NORWICH, VT -- Digital technology reveals the beauty of nature in Robert Creamer’s latest work. Transitions: Photographs by Robert Creamer, an exhibition organized by the Smithsonian’s National Museum of Natural History and circulated by the Smithsonian Institution Traveling Exhibition Service (SITES), showcases how beauty can be found in the most unexpected places.
Transitions will be on view at the Montshire Museum of Science in Norwich, Vermont from March 25 to May 24, 2009, and will then continue on an 11-city, national tour through 2011.
Robert Creamer is renowned for using contemporary digital technology to convey a melancholy beauty. “I’m challenging the traditional notion of beauty as something perfect and flawless,” said Creamer about his photographs, many of which show flowers in various stages of decay. In creating the works for this stunning exhibition, Creamer traded his usual camera for a flatbed scanner. His compositions use flora and fauna that are placed directly on the scanner in aesthetic arrangements or suspended over it.
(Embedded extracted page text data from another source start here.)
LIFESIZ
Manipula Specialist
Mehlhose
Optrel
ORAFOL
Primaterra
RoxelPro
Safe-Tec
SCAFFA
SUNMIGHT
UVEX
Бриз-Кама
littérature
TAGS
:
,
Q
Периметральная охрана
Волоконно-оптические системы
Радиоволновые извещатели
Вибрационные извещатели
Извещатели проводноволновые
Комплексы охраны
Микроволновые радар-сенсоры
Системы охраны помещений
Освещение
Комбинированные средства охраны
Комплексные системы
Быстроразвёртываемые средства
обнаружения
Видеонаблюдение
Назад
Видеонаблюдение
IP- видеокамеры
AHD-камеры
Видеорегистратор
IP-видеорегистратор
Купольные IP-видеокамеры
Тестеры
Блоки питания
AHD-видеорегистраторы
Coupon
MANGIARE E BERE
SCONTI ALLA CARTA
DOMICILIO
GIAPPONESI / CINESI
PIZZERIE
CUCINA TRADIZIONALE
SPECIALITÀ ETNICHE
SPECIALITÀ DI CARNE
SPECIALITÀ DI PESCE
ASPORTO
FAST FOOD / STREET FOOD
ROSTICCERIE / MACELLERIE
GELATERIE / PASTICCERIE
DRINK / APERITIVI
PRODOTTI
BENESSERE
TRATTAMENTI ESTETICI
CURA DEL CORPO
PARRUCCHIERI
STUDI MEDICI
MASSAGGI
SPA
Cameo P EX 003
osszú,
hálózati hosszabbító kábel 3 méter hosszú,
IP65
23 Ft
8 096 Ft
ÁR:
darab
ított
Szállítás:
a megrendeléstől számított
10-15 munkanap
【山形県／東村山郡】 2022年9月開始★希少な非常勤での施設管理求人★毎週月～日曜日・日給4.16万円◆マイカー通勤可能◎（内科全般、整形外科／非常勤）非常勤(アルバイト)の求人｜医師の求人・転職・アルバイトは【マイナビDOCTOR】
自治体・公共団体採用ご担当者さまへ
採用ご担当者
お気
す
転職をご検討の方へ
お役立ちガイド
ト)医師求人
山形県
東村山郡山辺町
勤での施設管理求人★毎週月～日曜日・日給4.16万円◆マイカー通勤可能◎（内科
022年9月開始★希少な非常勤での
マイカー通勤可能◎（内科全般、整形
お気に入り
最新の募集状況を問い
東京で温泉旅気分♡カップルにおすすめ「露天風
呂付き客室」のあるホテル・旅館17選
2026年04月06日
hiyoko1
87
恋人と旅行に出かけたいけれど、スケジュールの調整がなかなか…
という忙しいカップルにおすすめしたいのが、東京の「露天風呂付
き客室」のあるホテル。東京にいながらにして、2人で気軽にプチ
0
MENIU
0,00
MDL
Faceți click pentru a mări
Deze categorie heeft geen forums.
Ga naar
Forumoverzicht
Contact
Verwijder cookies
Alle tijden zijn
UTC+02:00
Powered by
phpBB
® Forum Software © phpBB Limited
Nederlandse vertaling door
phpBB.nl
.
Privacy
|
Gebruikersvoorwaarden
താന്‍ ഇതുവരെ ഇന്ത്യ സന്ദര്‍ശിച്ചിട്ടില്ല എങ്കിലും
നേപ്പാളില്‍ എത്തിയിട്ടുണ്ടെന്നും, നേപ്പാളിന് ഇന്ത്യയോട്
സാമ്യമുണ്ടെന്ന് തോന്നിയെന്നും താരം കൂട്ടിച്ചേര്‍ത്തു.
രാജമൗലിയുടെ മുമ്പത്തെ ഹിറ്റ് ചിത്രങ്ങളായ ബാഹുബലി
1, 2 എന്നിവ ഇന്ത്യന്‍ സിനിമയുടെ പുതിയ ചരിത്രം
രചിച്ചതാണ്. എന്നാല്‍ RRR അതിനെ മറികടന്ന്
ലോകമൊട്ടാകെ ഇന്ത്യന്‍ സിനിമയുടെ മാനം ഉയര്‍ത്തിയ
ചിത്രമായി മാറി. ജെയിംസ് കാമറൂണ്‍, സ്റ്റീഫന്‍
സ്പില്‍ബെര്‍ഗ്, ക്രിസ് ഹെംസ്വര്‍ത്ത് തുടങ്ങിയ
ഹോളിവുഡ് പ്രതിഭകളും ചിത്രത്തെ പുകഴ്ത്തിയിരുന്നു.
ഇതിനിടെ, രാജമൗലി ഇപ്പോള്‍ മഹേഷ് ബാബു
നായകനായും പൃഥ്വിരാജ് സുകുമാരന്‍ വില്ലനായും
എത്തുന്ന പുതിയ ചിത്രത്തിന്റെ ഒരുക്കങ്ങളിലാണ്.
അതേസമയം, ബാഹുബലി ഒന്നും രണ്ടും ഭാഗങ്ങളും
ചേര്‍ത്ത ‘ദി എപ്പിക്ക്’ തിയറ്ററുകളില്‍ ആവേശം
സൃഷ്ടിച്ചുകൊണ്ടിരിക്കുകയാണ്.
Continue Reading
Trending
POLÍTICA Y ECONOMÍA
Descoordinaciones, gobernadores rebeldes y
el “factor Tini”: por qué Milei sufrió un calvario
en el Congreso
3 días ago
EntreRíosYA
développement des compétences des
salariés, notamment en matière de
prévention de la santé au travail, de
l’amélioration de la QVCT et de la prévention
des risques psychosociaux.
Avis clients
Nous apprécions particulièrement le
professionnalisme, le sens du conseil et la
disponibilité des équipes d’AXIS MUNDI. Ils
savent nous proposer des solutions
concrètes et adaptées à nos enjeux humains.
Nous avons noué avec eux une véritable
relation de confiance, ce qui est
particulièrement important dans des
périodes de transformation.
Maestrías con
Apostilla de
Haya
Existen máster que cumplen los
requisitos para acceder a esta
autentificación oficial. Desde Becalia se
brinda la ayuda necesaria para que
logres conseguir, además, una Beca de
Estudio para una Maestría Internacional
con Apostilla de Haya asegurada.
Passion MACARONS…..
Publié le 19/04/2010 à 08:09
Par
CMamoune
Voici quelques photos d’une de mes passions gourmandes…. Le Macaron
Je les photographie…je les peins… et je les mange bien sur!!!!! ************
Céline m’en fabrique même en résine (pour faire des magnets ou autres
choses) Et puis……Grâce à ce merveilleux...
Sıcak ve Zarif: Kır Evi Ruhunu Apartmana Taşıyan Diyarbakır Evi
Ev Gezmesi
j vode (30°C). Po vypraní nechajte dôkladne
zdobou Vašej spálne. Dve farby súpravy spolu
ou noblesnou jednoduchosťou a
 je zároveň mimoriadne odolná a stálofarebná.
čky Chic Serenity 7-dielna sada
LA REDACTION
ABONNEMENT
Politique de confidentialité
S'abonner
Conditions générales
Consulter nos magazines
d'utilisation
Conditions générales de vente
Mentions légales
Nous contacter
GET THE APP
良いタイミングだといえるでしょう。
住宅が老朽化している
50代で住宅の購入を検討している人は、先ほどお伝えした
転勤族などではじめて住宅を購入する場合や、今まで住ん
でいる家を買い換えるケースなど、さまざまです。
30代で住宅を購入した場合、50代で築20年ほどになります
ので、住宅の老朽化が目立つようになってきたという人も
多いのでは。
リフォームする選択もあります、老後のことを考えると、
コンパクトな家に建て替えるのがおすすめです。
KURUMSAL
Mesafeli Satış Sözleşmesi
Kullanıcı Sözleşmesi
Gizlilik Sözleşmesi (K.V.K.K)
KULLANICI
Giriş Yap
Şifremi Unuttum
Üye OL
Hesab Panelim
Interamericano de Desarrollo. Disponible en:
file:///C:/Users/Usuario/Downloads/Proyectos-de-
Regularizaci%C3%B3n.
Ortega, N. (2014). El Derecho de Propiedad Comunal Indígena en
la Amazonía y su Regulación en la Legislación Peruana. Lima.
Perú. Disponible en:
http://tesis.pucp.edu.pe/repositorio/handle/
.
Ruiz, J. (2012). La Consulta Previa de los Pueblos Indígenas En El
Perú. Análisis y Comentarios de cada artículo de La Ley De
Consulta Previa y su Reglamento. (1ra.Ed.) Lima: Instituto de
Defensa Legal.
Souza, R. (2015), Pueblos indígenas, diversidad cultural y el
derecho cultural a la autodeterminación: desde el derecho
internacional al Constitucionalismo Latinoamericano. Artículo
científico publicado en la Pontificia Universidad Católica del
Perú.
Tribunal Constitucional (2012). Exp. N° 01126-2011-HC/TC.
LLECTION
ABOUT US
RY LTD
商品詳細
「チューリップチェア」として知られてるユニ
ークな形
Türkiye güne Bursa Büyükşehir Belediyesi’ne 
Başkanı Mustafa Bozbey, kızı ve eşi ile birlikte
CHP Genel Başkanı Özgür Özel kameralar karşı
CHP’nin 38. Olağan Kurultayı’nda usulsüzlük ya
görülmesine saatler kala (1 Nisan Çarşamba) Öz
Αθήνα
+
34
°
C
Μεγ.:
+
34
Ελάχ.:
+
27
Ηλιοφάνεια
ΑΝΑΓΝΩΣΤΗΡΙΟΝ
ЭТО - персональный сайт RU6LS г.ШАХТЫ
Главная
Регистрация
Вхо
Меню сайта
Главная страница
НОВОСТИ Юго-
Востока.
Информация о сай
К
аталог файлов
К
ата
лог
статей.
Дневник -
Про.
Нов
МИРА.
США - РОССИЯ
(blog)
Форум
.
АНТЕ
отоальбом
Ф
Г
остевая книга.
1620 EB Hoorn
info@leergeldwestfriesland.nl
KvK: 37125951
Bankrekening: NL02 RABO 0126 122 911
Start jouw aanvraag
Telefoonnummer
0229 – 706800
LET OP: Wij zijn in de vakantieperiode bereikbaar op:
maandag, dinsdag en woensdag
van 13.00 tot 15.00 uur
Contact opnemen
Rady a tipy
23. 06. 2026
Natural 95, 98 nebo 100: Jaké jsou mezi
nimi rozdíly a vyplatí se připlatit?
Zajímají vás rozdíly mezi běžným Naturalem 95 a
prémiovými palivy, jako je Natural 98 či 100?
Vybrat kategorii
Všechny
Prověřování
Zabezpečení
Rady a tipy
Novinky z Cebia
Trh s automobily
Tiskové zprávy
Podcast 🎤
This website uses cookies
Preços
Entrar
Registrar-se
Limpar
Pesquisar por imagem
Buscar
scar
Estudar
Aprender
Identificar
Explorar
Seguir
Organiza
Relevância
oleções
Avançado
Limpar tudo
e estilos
The resulting detail is eerily lifelike and yet incredibly expressive.
Transitions features 39 of Robert Creamer’s high-resolution images created exclusively for the exhibition. Many are paired to show a subject in transition. This exhibition also features a video by videographer Jeannie Yoon about Creamer’s scanning and printing techniques. “My maturing imagination returns me again and again to botanicals. I enjoy exploring the transitory nature of beauty and am constantly enthused by the serendipitous understandings and new relationships that this technique reveals to me,” said Creamer.
Robert Creamer’s association with the Smithsonian began when he scanned a variety of objects and specimens at the Naturalist Center, an educational outreach facility of the National Museum of Natural History located near Leesburg, Virginia. That experience led to scans of the scientific collections housed at the National Museum of Natural History in Washington, D.C.
Creamer has transitioned multiple times himself during the 30 years of his professional photography career. His talents include botany, photography, natural history and teaching. He is also a widely published fine art and architectural photographer. He started using the scanner on a whim in 2002 when he found a dead hummingbird in his Maryland neighborhood. After experimenting with the bird, he continued to scan plants and animals from his backyard and those that were brought home to him by his children and even his cat. Those initial scans inspired his artistic vision catapulting him to a new realm of visual art. He began selecting material based on his intuition of how it would develop in the short time ahead and how it would look like scanned. He monitored his specimens closely looking for the exact moment that some new point of view was revealed.
SITES has been sharing the wealth of Smithsonian collections and research programs with millions of people outside Washington, D.C., for more than 50 years. SITES connects Americans to their shared cultural heritage through a wide range of exhibitions about art, science and history, which are shown wherever people live, work and play.